Two new lawsuits cast light on employers’ obligations to provide job accommodations to pregnant employees.

On September 20, 2018, the U.S. Equal Employment Opportunity Commission (EEOC) sued Walmart in federal court in Wisconsin, claiming systemic pregnancy discrimination. The suit, EEOC v. Wal-Mart Stores East, LP, alleges violations of Title VII of the Civil Rights Act of 1964, as amended by the Pregnancy Discrimination Act (PDA).

The EEOC claims Walmart treated Alyssa Gilliam and other pregnant distribution center workers unequally by denying them job accommodations that workers with other types of medical or physical limitations are regularly granted. The PDA requires employers to provide a pregnant employee with work restrictions the same accommodations it makes to non-pregnant employers “similar in their ability or inability to work.”

According to the EEOC’s lawsuit, Gilliam had lifting limitations due to pregnancy-related medical complications, and, at various times, she asked for, but was denied, “light duty,” use of a chair, shorter work days, and additional breaks. Walmart asserts it is in full compliance with applicable laws.

Less than two weeks later, on October 3, 2018, an Avon executive filed suit in federal court in New York claiming she was fired for asking to work from home for one week during a high-risk pregnancy. The suit, Ruiz v. New Avon LLC, alleges violations of the PDA as well as the Americans with Disabilities Act (ADA) and New York state and New York City anti-discrimination and anti-retaliation laws.

According to the executive, the company denied her request to work remotely temporarily even though it frequently allowed colleagues to work from home to deal with issues like jet lag. Avon asserts the termination was for poor performance.

When a pregnant employee requests light duty, to sit, shorter work days, additional breaks, to work remotely, or another accommodation, what laws come into play?

• As mentioned above, the PDA, in prohibiting discrimination based on pregnancy, requires that pregnant employees be treated like other employees similar in their ability or inability to work. This means that if an employer provides light duty or other accommodations to employees, for example, on workers’ comp or with a broken arm, the employer would likely have to provide similar accommodations to a pregnant employee or an employee who has just been pregnant.

• The Family and Medical Leave Act (FMLA) may entitle an employee who has a pregnancy-related “serious health condition” or a birth or adoption-related need to unpaid leave. (Some states, but not North or South Carolina, have laws similar to the FMLA that require paid leave.)

• The ADA prohibits discrimination against a qualified individual with a disability, and requires that such an individual be provided with a reasonable accommodation absent undue hardship.

While a “normal” pregnancy is not a disability covered by the ADA, a pregnancy or post-pregnancy-related condition that substantially limits a major life activity or bodily function may be covered. Pregnancy-related conditions that may qualify for ADA protection include severe back pain, gestational diabetes, and preeclampsia. A post-pregnancy-related condition that may qualify includes complications after a Caesarean section. Upon request by a pregnant employee or new mother, an employer can engage in an interactive process with the employee to determine if she has a disability and, assuming she does, whether a reasonable accommodation is available.

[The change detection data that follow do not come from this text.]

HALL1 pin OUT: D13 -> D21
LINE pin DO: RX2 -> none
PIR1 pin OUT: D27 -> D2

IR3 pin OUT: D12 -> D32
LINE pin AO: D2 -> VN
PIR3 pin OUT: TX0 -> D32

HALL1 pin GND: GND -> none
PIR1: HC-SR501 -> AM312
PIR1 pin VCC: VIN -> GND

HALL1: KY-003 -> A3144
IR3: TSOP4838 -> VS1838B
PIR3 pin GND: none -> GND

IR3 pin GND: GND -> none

• Finally, for employers in South Carolina, the S.C. Pregnancy Accommodations Act requires employers to provide reasonable accommodations to pregnant employees and new mothers, and to notify employees in writing at the time of hire of their right to be free from discrimination for medical needs arising from pregnancy, childbirth, or related medical conditions. Click here and here to learn more about the S.C. statute.

It is a best practice for employers to periodically review and, if needed, update policies on equal employment opportunity, reasonable accommodation, attendance, and to train managers and supervisors on how to handle requests for light duty and other accommodations.